If gravity is present, there is a pressure gradient. And this is how the gas contributes its own weight to the system if you put the box on a scale in a vacuum; it does so using the pressure gradient inside the box. (And if weighing it in the atmosphere, this is how the gas inside stops the external pressure gradient from making the box seem to weigh less than it does).

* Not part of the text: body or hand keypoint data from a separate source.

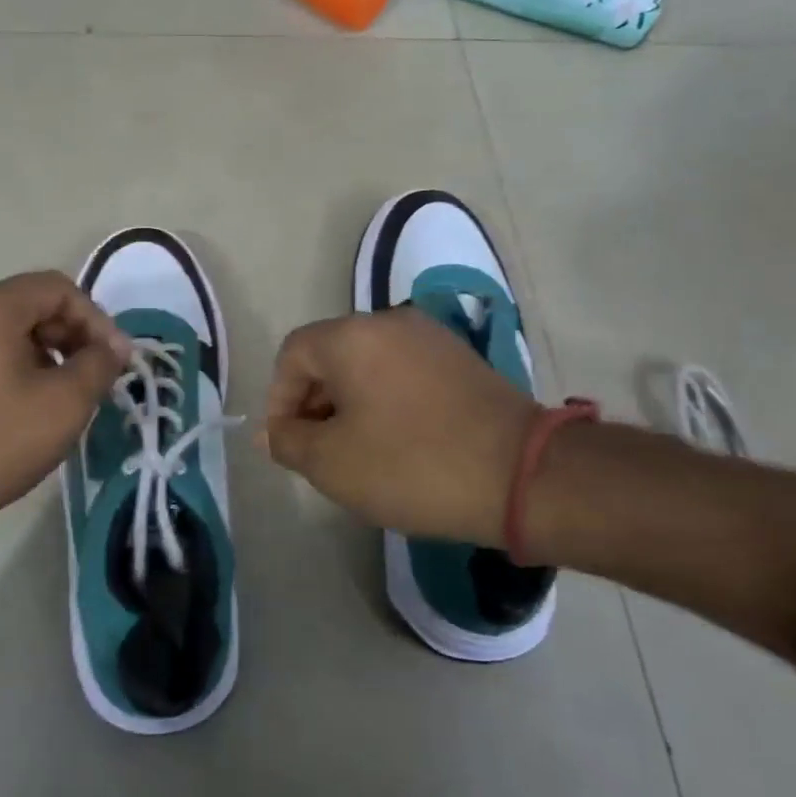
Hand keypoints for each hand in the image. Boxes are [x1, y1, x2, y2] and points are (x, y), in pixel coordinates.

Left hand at [0, 271, 130, 552]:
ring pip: (5, 328)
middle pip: (30, 304)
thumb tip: (113, 347)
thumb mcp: (65, 404)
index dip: (97, 320)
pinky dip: (12, 364)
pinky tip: (23, 404)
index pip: (58, 289)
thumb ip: (99, 365)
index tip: (115, 361)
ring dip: (44, 352)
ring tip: (61, 395)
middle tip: (94, 377)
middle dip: (71, 336)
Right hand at [262, 307, 537, 546]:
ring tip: (358, 452)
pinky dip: (386, 400)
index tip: (289, 444)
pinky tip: (398, 442)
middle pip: (330, 355)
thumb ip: (288, 441)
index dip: (280, 399)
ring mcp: (432, 337)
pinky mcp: (462, 360)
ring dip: (350, 404)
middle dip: (315, 403)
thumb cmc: (411, 465)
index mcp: (352, 335)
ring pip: (368, 365)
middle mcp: (390, 321)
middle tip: (320, 451)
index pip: (292, 354)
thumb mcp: (332, 463)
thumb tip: (272, 431)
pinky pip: (403, 373)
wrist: (522, 475)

On the second part: We at least know the density is varying as we go (including assuming zero gravity). For a given layer of constant n, v varies between layers. Or, for a given layers of constant v, n varies between layers. It’s important to be clear in the model which one it is.

Answer 7

For semi-equilibrium in a gas in a container in a gravitational field, the only pressure gradient would be that required to provide the necessary buoyant force. (The higher temperature gas would need to be at the top of the container, and the heat would be rapidly distributed.)

Answer 8

There is no pressure gradient. The easiest way to see this is by using PV = nRT for an ideal gas. If we divide the box along the temperature gradient into lots of smaller boxes then PV = nRT must apply to each small box. Now PV = constant in ideal gas theory. Each V for a small box is the same and constant.PV can only be constant if P is constant. If we look at nRT as T increases n decreases to keep nRT constant.So each hotter box has fewer molecules at a higher temperatures (higher molecular speeds) giving the same pressure.